Constructivism and eigenbehavior. Von Foerster held that the nervous system does not receive a ready-made world through its senses but computes one—generating stable regularities from undifferentiated signals and then operating inside those regularities as its world. He called the stable patterns that emerge from recursive self-application eigenforms: fixed points of the system’s own operations, which it then experiences as objects. A large language model builds a high-dimensional geometry of statistical relations and then operates inside that geometry as its world. Both the brain and the model are constructors, not mirrors. The difference von Foerster would insist on is that the brain’s construction belongs to a living system whose existence is at stake in getting the world workable, while the model’s construction belongs to no one.
The ethical imperative. “Act always so as to increase the number of choices.” Von Foerster was careful to say this was not a rule to be followed but a direction of travel—ethics, he argued, cannot be articulated as a code without becoming the abdication of responsibility it was meant to prevent. The imperative is deliberately not an optimization target; maximizing choice in a naive sense would be self-defeating. It functions as a verdict: after the system has run, do the people downstream have more meaningful options, or fewer? Applied to AI, it produces a systematic indictment of recommendation systems, engagement-maximizing feeds, and automated decision systems, which are, by construction, choice-narrowing engines. A writing assistant that completes your sentence before you have it is not increasing your choices; it is eliminating the one that mattered most.

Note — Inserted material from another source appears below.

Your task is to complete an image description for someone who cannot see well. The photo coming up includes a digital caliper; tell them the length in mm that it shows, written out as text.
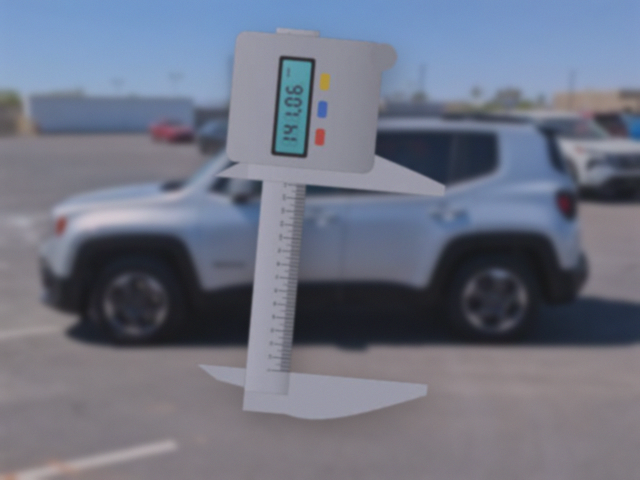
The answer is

The central dispute around von Foerster’s constructivism is whether it collapses into a relativism that cannot account for the fact that some constructions get people killed while others keep bridges standing. His answer—that viability rather than correspondence is the test, and that constructions are constrained by the world even if the world does not dictate a unique construction—satisfies many readers and frustrates others. The frustration is that viability quietly readmits an external reality through the back door, while the slogan “we invent the world we perceive” continues to suggest that anything goes. Niklas Luhmann built the sociological version of the constructivist program on an autopoietic foundation closer to Maturana and Varela than to von Foerster, and the two versions are not always compatible. A more pointed critique targets the ethical imperative: increasing choices is itself a value, and one that a society committed to certain conceptions of the good life might rationally trade off against choice. Von Foerster’s reply—that any fixed value, pursued by a powerful optimizer, contracts the world toward itself—is compelling but not conclusive. What remains beyond dispute is the accuracy of the non-trivial machine taxonomy: every controversy about large language models—their unpredictable capabilities, their resistance to exhaustive testing, their tendency to surprise their own authors—is a consequence of belonging to the class von Foerster described forty years before the class existed.